Tous seront très attentifs au processus de vente que l’État mettra en place. «On veut la garantie que l’État ne favorisera pas Vinci, assure le responsable d’un de ces grands fonds. Lors de la privatisation de l’aéroport de Lyon, on a eu le sentiment que l’État a rajouté un tour d’enchère pour aider Vinci à remporter la mise ». Une accusation que Bercy réfute, répondant que la vente de l’aéroport de Nice aux italiens d’Atlantia est bien la preuve que l’État n’est pas hostile aux étrangers.

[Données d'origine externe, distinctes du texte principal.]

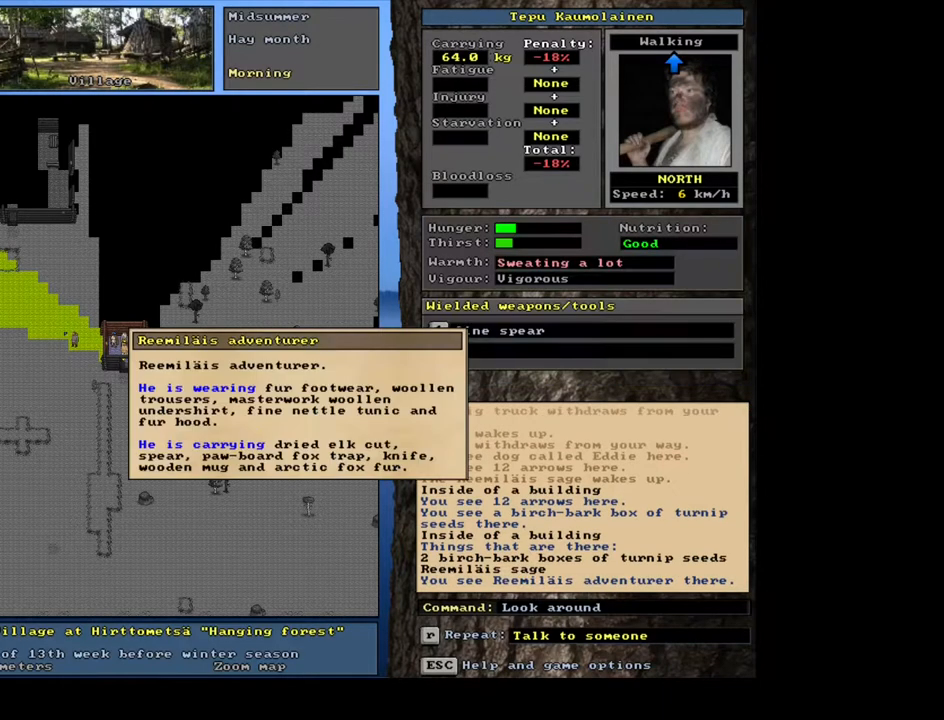
{"keys": [], "mouse": [], "events": []}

Au ministère de l’Économie, on assure que le processus de privatisation sera « transparent » et que le « seul critère de sélection sera le prix ». De quoi rassurer les candidats sur leurs soupçons de favoritisme. Vinci reste le grand favori, que tout le monde craint dans cette privatisation. À commencer par ADP. Bien qu’il s’en défende, le groupe préfèrerait d’abord ne pas être vendu à un seul actionnaire. Et surtout pas Vinci ! « ADP milite pour que l’État conserve une participation à son capital ou vende plusieurs blocs de sa part de 50,6% », décrypte un bon connaisseur. Mais depuis le début, l’État cherche à vendre la totalité de sa participation de contrôle pour maximiser ses recettes. Il se murmure que le propriétaire de Roissy et Orly verrait d’un bon œil la candidature du fonds d’infrastructure IFM.

Un repreneur qui permettrait à Aéroport de Paris et à sa direction de continuer à évoluer en tant que tel. Alors qu’un rachat par un industriel comme Vinci sera synonyme d’intégration et de la mise en place d’une nouvelle direction aux couleurs du groupe.